───── Passage provided
Email Statuses

Profiler uses SendGrid for the delivery of mass and transactional emails to clients. You may notice status information regarding the emails – this is directly fed from SendGrid (our email provider) and the explanation of the statuses is below

(As taken from the SendGrid website) – https://sendgrid.com/en-us/blog/delivered-bounced-blocked-and-deferred-emails-what-does-it-all-mean

These four events may occur between the time you send your email and when it reaches the receiving server:

  • Delivered: The receiving server accepted the message.
  • Bounced: The receiving server denied the message, and SendGrid will suppress the recipient’s email address going forward.
  • Blocked: The receiving server denied the message, but SendGrid won’t suppress the email address.
  • Deferred: The receiving server delayed acceptance of the message.

Let’s take a closer look at each of these events to help you understand your email delivery performance better.

Delivered: Emails are successfully sent to the server

There’s a common misconception that delivered messages always make it to the recipient’s inbox. The truth is that when a message registers as delivered, it only means the receiving server has accepted the message—but it must still decide what to do with it.

Usually, the server’s options are to deliver the message to the intended inbox or redirect it to the recipient’s spam or junk folder. But in rare cases, a receiving server might instead choose to drop that message—meaning, delete it. When this happens, the recipient won’t be able to find the message anywhere—even in their spam folder.
──────────
Work order 1: Name the four events that the email statuses page says may occur between sending an email and its arrival at the receiving server.
Work order 2: Condense the paragraph of the email statuses page that begins "Usually, the server's options are" into a short bulleted list that keeps its main facts.
Work order 3: Carry the email statuses page forward from its final sentence.
───── Data excerpts
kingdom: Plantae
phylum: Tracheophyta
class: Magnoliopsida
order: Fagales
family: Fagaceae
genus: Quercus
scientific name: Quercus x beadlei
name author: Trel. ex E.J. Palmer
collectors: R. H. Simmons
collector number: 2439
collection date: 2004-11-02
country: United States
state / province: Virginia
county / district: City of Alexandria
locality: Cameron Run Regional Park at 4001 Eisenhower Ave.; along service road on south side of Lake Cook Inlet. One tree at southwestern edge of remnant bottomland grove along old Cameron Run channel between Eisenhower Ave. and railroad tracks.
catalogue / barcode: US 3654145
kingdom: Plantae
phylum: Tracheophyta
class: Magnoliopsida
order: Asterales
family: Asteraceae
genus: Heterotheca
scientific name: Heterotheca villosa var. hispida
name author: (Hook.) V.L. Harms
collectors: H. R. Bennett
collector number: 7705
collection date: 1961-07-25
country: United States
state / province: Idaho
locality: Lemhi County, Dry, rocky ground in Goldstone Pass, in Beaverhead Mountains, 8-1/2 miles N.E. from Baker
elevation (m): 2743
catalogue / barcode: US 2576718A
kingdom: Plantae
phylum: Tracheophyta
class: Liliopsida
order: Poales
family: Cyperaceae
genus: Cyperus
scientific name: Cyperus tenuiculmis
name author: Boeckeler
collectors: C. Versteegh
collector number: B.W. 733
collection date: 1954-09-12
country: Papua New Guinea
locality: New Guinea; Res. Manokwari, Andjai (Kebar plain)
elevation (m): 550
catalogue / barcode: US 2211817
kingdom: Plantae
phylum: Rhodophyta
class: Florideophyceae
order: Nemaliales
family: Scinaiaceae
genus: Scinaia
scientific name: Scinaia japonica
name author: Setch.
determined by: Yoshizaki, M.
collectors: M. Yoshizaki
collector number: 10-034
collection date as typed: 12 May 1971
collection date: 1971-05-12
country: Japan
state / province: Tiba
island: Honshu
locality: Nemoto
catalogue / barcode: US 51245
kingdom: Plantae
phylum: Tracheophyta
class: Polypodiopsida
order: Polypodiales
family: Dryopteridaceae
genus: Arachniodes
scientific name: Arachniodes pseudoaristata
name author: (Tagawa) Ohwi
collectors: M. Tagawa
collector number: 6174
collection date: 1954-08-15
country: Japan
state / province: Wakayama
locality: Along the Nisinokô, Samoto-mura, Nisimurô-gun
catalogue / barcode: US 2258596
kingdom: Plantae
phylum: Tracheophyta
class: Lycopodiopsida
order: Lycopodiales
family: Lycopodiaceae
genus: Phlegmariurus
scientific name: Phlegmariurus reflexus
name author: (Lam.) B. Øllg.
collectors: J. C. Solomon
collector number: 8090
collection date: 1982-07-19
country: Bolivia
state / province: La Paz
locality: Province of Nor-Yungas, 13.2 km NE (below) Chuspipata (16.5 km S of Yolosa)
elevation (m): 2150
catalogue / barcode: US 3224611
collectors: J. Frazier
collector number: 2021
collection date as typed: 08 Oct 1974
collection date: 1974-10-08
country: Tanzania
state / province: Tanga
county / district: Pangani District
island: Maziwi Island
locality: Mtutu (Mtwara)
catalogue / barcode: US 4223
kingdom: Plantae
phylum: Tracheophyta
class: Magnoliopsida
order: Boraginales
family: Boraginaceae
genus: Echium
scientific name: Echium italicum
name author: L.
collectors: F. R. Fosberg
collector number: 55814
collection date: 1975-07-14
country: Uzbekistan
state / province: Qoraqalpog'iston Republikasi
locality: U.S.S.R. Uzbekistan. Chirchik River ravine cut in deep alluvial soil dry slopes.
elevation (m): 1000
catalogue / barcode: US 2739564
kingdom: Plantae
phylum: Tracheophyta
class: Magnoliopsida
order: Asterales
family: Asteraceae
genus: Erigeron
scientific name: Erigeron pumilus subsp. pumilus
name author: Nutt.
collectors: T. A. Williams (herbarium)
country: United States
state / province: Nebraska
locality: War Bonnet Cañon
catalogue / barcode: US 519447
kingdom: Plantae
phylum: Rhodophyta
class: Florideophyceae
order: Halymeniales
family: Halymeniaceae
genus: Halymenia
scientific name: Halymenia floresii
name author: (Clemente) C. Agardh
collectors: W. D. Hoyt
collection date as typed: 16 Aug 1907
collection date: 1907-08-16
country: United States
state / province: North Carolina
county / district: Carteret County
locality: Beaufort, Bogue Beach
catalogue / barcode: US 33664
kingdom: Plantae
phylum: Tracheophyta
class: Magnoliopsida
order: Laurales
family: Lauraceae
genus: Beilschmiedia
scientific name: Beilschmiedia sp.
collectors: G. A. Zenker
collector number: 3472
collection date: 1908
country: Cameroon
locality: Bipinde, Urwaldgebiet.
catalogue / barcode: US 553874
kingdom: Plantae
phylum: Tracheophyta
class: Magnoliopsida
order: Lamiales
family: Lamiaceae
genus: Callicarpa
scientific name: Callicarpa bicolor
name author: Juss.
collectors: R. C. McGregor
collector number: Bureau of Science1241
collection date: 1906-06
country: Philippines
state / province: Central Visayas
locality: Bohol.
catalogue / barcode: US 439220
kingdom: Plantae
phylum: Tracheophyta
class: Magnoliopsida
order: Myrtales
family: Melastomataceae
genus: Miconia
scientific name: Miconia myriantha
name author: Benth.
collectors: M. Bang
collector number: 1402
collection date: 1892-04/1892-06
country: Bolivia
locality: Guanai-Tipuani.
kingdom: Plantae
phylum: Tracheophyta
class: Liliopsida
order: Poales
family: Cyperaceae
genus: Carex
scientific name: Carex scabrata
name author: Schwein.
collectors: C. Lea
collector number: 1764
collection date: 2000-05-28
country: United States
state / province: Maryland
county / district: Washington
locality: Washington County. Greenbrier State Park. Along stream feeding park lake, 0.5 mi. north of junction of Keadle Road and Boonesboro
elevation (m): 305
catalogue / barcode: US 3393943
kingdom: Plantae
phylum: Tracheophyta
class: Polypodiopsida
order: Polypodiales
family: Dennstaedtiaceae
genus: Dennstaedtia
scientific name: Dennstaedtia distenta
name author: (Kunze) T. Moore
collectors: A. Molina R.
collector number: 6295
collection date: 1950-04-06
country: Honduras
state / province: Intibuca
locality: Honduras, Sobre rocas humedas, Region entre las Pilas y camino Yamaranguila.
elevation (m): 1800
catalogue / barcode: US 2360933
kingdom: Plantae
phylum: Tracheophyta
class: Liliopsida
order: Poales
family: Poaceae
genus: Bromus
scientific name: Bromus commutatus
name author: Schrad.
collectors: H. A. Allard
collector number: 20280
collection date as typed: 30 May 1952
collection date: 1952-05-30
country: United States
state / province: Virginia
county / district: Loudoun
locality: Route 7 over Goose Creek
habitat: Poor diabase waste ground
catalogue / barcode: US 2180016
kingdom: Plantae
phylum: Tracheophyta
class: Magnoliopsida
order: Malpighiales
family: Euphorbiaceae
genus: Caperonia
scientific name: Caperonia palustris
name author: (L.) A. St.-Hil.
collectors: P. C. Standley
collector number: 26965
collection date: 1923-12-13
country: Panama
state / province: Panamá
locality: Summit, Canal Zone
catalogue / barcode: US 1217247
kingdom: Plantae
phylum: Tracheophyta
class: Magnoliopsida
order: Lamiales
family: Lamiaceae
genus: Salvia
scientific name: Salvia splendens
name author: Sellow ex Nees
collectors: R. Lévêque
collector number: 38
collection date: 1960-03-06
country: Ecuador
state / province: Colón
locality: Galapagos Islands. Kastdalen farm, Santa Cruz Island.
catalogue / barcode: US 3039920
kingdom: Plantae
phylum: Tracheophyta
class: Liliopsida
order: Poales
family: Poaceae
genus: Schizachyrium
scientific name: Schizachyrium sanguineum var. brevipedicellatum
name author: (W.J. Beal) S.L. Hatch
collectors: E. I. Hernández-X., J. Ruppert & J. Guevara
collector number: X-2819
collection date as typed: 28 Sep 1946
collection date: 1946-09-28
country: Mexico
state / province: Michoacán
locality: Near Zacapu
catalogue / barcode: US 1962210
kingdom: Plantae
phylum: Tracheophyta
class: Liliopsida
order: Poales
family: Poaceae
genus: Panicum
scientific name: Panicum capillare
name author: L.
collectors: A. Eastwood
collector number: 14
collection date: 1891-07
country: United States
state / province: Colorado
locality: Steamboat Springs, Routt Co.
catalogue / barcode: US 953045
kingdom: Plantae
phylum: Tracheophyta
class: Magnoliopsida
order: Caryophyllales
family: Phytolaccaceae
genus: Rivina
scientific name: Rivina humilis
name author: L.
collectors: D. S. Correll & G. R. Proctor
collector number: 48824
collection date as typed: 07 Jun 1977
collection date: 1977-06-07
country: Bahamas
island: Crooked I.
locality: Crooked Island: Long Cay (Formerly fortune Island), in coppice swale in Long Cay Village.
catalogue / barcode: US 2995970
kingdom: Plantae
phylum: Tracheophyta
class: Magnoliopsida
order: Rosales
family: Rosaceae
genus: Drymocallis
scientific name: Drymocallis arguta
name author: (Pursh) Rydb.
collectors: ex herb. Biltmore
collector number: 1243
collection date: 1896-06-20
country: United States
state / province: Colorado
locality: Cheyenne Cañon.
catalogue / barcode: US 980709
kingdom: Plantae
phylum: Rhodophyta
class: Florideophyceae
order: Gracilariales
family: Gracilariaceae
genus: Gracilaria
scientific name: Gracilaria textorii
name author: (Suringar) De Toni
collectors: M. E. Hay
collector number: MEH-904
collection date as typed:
──────────
Answer 1: Delivered, Bounced, Blocked, Deferred

Answer 2:
- A receiving server usually either delivers the message to the intended inbox or redirects it to the recipient's spam or junk folder.
- In rare cases, the server drops the message, which means it deletes it.
- A dropped message cannot be found anywhere, not even in the spam folder.

Answer 3:
The server decides where to put the message based on signals like the sender’s reputation and the email content. Senders that have excessive spam complaints or send content that inbox providers know generates high spam complaint rates are less likely to have their emails delivered.

However, having a high percentage of delivered emails is only one part of your campaign’s success story. Next, your emails need to make it to the recipient’s inbox.

Bounced: Emails are permanently denied by the server

If you’ve never had blocked emails, you might wonder, “Do blocked emails bounce back to the sender?” 

While some in the email industry use terms like hard bounce and soft bounce to describe messages refused by the receiving server, SendGrid’s terminology separates returned messages into two categories: bounces and blocks.

Bounces occur when the receiving server returns a code indicating that there’s a permanent issue with that server or the recipient’s address. The most common reason for an email address bounce is that the address in question is invalid.

“Will emails bounce back if blocked?” The answer is yes—all emails sent to a invalid address bounce back to the sender.

Blocked: Emails are temporarily denied by the server

Blocked emails are similar to soft bounce emails. For these temporary rejections, the receiving server’s reason for refusing the message is unrelated to the sender’s address quality.

In SendGrid’s Event Webhook, blocks are identified by the bounce event under the blocked type. 

Here’s an example of a blocked email message:Reasons for a blocked email message include:

  • The sending IP or domain is on a denied list.
  • There are spam-marked elements within the email content.
  • A technical issue occurred between the two servers when you attempted to send your email.

High spam complaint rates can lead servers to filter more emails from a particular sender to the spam folder and can result in email blocks. If you see many blocked messages, this can indicate damage to your sending reputation.

Deferred: Emails aren’t immediately delivered to the server

A deferred event, or deferral, occurs when the server temporarily limits access to its system. It works much like a telephone’s busy signal.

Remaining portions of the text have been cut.